The man is everywhere on Monday – splashed across the front pages of the UK and US press. Former Fed chair Alan Greenspan certainly isn’t scrimping on interviews in the promotion of his new book, The Age of Turbulence: Adventures in a New World.
But the trouble is that much of what Mr Greenspan is saying seems to be from a very old world indeed.
The housing boom, it turns out, is the fault of the Reds. The end of Communism, argues Greenspan, unleashed hundreds of millions of workers on global markets, putting downwards pressure on wages and prices and therefore on long-term interest rates.
The WSJ reports Mr Greenspan’s defence against the charge from economists that in cutting short-term interest rates to 1% in 2003 and keeping them low, his chairmanship of the Fed helped to foster the housing bubble that is now bursting.
Yves Smith at Naked Capitalism also wonders at Mr Greenspan’s revisionist account of recent history. “Greenspan seems to have forgotten that some of the people in his audience not only have good memories, but also loud voices of their own,” writes Smith, pointing to an op-ed by Paul Krugman in Monday’s New York Times which takes issues with Mr Greenspan’s depiction of himself as an old-school, small government Republican chastising the Bush regime for its lack of fiscal discipline.

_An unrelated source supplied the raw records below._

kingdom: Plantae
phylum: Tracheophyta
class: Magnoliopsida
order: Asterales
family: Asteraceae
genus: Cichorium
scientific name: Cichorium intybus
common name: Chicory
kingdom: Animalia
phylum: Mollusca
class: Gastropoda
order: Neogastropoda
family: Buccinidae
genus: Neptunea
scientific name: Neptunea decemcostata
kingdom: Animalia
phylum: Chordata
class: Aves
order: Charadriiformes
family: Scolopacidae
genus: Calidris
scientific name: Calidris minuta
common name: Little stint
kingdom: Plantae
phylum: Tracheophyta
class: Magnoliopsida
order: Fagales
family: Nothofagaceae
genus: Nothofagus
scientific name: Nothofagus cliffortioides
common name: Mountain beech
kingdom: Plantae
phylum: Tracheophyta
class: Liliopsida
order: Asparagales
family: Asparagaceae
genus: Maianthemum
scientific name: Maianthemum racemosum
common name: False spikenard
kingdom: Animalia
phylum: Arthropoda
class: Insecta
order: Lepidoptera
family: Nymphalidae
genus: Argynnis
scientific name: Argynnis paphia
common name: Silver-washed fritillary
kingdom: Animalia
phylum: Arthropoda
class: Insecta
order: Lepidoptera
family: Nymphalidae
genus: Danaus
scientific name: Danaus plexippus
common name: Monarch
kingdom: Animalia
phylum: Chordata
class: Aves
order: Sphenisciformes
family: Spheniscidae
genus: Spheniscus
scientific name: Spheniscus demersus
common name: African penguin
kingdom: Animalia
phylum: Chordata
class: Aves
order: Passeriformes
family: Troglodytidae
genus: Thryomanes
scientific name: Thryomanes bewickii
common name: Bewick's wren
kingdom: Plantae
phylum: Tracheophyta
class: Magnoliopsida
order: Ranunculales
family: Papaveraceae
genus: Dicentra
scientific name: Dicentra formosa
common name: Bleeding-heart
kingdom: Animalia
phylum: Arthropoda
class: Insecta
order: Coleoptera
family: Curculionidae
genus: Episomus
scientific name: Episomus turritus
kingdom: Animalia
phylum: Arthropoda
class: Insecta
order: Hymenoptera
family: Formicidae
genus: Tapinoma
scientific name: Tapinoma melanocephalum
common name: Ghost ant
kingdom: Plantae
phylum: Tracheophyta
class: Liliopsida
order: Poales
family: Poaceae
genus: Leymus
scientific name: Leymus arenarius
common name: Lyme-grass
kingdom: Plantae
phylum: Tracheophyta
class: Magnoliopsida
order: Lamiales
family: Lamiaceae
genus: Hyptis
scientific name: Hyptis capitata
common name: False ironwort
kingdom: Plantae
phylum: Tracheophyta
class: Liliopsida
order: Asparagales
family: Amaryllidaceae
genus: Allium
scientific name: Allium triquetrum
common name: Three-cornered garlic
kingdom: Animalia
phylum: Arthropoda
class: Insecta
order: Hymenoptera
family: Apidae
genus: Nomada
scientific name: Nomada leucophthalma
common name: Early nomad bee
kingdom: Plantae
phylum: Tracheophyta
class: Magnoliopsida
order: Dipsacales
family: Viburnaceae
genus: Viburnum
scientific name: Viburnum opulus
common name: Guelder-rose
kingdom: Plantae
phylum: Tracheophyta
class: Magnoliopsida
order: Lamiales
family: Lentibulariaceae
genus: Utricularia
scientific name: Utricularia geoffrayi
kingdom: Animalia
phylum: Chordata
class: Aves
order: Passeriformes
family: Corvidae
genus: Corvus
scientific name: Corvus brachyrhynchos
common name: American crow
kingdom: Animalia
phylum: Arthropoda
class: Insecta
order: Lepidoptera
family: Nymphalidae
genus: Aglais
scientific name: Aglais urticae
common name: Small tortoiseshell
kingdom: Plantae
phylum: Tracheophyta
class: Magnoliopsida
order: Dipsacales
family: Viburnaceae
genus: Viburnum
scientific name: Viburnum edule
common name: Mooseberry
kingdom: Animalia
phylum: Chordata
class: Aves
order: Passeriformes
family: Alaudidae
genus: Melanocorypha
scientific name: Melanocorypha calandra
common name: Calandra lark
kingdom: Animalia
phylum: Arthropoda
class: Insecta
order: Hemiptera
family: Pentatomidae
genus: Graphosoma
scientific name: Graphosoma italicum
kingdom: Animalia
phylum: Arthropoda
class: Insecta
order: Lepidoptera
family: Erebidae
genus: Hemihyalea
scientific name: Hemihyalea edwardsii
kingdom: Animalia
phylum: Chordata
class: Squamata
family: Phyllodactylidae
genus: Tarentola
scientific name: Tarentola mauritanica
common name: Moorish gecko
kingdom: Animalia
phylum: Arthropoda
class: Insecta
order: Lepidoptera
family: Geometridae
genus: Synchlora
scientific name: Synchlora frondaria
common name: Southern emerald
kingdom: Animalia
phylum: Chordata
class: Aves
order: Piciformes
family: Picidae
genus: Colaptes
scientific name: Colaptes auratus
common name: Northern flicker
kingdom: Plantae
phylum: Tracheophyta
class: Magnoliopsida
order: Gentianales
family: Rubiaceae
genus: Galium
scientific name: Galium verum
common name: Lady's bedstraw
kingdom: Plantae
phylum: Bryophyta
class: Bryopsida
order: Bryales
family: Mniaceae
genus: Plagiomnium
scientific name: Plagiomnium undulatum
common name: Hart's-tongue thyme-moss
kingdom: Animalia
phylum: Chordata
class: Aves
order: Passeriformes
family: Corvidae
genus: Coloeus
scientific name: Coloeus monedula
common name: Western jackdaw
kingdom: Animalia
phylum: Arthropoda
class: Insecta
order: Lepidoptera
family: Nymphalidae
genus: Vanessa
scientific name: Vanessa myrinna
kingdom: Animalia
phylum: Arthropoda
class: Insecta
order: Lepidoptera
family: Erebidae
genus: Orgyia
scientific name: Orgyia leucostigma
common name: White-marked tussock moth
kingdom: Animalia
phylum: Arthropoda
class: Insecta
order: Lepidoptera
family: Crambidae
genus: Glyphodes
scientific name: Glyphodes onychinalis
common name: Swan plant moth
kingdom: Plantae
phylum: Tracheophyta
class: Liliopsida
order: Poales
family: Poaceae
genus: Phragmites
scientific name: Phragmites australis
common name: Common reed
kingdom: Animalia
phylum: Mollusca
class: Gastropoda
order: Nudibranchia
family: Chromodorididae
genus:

Krugman tells us, au contraire, the Bush tax cuts looked doomed until Greenspan spoke in their favor before the Senate Budget Committee. While some claim that Greenspan was upset as how his remarks were interpreted, he could easily have corrected any misperception.
For us poor Brits, there is even worse news in the world according to Greenspan. The UK is “more exposed” to the fallout from the squeeze on credit than the US, Mr Greenspan told the Telegraph, thanks to the stack of mortgages based off the standard variable rate, which has been pushed higher by the instability in the money markets.
In another echo from a bygone age, he warns that interest rates may have to reach double digits to control the coming surge in inflation in Britain.
Heavens above! Double-digit interest rates. How very late-80s.